> [Passage]:
We welcome any contributions others discover!

The most effective way to identify biases in the reanalysis is to examine the observation space diagnostics, while keeping several things in mind:

Each observation type and the model may individually be biased. The reanalysis is a blending of these and it's not always possible to decide which is more biased.
The total spread provides a measuring stick for judging whether a bias is meaningful.
The "noise" in the time series often arises from some times having small numbers of observations assimilated. The statistics at those times are not reliable and should be ignored.

How do I access these data?

A thorough description of how to access the data of interest can be found in Raeder et al. (2021), with an update; the data are now publicly accessible through NSF NCAR's GDEX (Geoscience Data Exchange) here instead of the Research Data Archive. The GDEX repository has software which can be used to access/download files: csh, python, globus, jupyter, etc.

> [Data]:
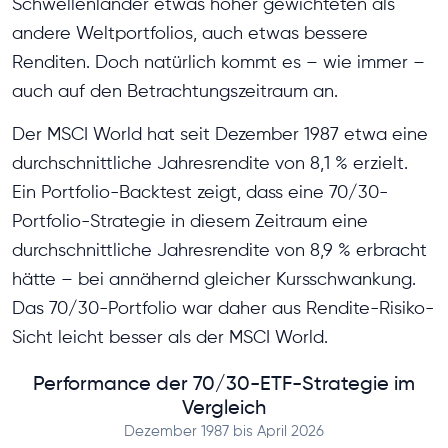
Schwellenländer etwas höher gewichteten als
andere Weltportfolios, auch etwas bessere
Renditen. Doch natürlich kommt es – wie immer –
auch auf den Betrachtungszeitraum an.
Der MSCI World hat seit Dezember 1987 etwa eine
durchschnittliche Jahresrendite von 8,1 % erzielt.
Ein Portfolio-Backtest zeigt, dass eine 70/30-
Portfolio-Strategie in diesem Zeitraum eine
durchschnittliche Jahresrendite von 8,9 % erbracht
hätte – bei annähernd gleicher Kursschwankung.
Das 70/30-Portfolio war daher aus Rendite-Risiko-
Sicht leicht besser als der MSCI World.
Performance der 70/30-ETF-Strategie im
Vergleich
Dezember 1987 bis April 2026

==

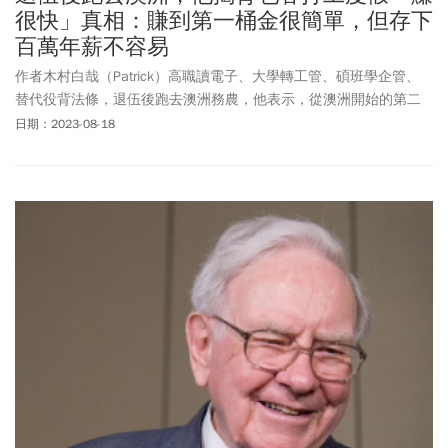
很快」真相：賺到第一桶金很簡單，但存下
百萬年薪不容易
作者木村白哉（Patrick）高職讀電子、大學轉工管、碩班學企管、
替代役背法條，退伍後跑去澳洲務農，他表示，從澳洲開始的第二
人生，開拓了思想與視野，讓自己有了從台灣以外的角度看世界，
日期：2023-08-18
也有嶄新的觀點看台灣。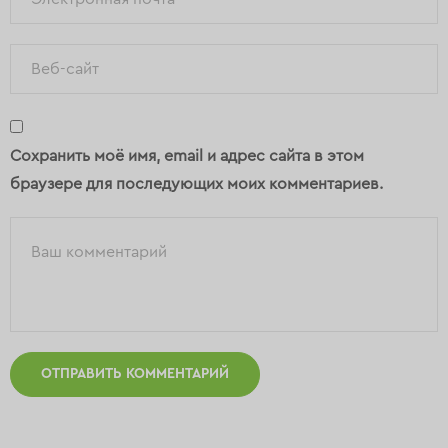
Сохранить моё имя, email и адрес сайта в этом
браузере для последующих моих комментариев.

> [What you will do]:
(1) Which tools does the reanalysis passage name as GDEX software for accessing or downloading files? List all of them.
(2) Could you continue the reanalysis passage, picking up after its final sentence?

> [Outputs for the tasks]:
(1) csh, python, globus, jupyter

(2)
Users of NCAR's supercomputer (as of 2026) can find the data in
/gpfs/csfs1/cisl/dares/Reanalyses/f.e21.FHIST_BGC.f09_025.CAM6assim.011/
which have the same organization as the GDEX site.

The CLM5 plant growth time series have been converted to ZARR and are available through Amazon Web Services (see here for details).

How frequently are the data updated?

The reanalysis is not updated, but can be extended if there is sufficient community interest.

Can you recommend any cloud platforms and/or online plotting tools where one can visualize and interact with these data?

The default observation space evaluations are viewable on the DART webpage. The input data for those pictures are available from the GDEX date repository #345 mentioned above, as are all of the model space output files mentioned in this description.

Is there any publicly available code that illustrates how to access and analyze these data? If so, where?

The DART software suite includes Matlab scripts and pyDARTdiags (python scripts) for manipulating DART’s observation files and generating observation space diagnostic pictures.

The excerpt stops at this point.